1. Jonathan Van Meter’s profile of Nan and Gay Talese and their decidedly unorthodox, but effective, approach to staying married (“A Nonfiction Marriage,” May 4) struck a few different chords with readers. “I loved this piece,” wrote a commenter on nymag.com. “Their lives are messy, public, and fully lived. As a couple, they seem closer to a relatable ideal than the many other false and unobtainable ‘ideals’ which have been shoved down our throats for the last 30–40 years. I admired Nan’s discipline: Whether or not she had (has) ‘secret’ lovers seemed beside the point. She chose discretion and a certain old-school discipline that saw her through. [The Taleses] show us why people weighed down by very narrow notions of family ‘values’ are so threatened.” Others felt a little more conflicted about the couple. “The daughter, Pamela, should write the book about the marriage,” observed another commenter. “She has more insight into it than Talese—doesn’t have to justify the sins of the father.” And one reader felt that her perception of the couple would be forever damaged by how much they disclosed: “It amazes me when people write books about their personal lives in such detail. I am always embarrassed for them on so many levels. This story is sad because I so admire the both of them.”

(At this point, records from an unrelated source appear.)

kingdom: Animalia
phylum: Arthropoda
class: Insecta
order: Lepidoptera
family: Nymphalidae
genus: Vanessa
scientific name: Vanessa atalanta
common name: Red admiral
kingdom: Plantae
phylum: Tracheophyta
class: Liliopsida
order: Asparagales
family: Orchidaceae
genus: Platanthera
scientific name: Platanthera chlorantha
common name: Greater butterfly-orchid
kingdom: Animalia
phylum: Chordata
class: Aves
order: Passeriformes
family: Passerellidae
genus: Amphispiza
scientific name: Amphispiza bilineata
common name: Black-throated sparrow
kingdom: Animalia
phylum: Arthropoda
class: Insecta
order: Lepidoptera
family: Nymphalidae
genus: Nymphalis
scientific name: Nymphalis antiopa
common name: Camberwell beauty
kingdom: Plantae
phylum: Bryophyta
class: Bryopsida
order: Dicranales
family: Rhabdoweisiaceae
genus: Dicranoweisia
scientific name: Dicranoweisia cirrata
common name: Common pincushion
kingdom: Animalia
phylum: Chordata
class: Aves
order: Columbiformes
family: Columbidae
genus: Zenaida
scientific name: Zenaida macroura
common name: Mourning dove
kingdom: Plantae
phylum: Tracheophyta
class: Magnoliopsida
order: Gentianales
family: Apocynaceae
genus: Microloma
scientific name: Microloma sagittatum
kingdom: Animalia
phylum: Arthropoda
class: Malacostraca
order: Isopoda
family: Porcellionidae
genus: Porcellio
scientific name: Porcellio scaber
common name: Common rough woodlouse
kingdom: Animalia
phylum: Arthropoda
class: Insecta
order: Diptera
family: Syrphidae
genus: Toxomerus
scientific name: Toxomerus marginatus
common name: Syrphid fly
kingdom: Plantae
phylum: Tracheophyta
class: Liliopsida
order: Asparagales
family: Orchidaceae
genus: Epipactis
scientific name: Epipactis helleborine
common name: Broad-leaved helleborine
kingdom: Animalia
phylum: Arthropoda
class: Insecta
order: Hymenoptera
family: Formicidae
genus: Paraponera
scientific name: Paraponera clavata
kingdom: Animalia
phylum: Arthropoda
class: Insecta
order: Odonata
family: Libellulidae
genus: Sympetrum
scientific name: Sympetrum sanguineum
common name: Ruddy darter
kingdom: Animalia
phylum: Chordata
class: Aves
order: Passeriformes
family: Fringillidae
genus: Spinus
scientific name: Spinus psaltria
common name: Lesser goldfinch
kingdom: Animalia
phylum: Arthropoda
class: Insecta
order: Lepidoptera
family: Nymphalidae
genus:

2. Does Andrew Cuomo have what it takes to pull off the next stage of his political renaissance and get himself elected governor? The reaction to Chris Smith’s profile of the state attorney general and his efforts to capitalize on public resentment of financial fat cats (“The Political Art of Anger Management,” April 27) serves as something of a straw poll and the results are … not encouraging for the Cuomo camp. In fact, the personal enmity that he inspires may well eclipse the hard feelings people have about Wall Street these days. “Oh, what a happy day it will be when Andrew Cuomo will get his,” promised one reader. “We know that he will be brought down, we just do not know when and why. The personal humiliation from his divorce will be insignificant in comparison.” Another added, “This story sounds familiar, oh, yeah, it was Eliot Spitzer’s story in 2006.” Not that there was zero support for Cuomo. One reader suggested that his potential run for governor could mark “a seminal shift in the electorate—he will take the advantage provided him with his father’s counsel and ride a twenty-year new wave—NYC needs to return to the fifties and sixties when [real people] could afford to live in Manhattan and add tremendous value in the mix.”
3. And if Andrew Cuomo can’t save us, maybe Andrew W.K. can. David Amsden’s profile of the rocker turned nightlife impresario (“The Let’s-Just-Party-Boy,” May 4) rallied much partisan support. “Me and my friend are in that picture dancing with him, and I can attest to his all-powerful awesomeness. He came down from the D.J. booth to dance with the crowd, giving my drunk friends high fives all night long.”
4. We would be remiss if we didn’t note the controversy caused by nymag.com’s Twitter Approval Matrix, “Our deliberately oversimplified guide to whose tweets are worth following.” Okay, there wasn’t really any controversy. But there were amusing complaints about placements, especially from a blogger who leaped gallantly to the defense of Julia Allison (“She’s actually a machine of happiness and non-sickening positivity in this cynical city”) and a fan who insisted “Rainn Wilson pours cats and dogs of twisdom.”
5. Last Thursday, the American Society of Magazine Editors awarded nymag.com the prize for General Excellence in magazine websites with over 1 million unique page views per month. This award means that both the print and digital editions of the magazine have now been recognized for their excellence by ASME, and for that, we are grateful and proud.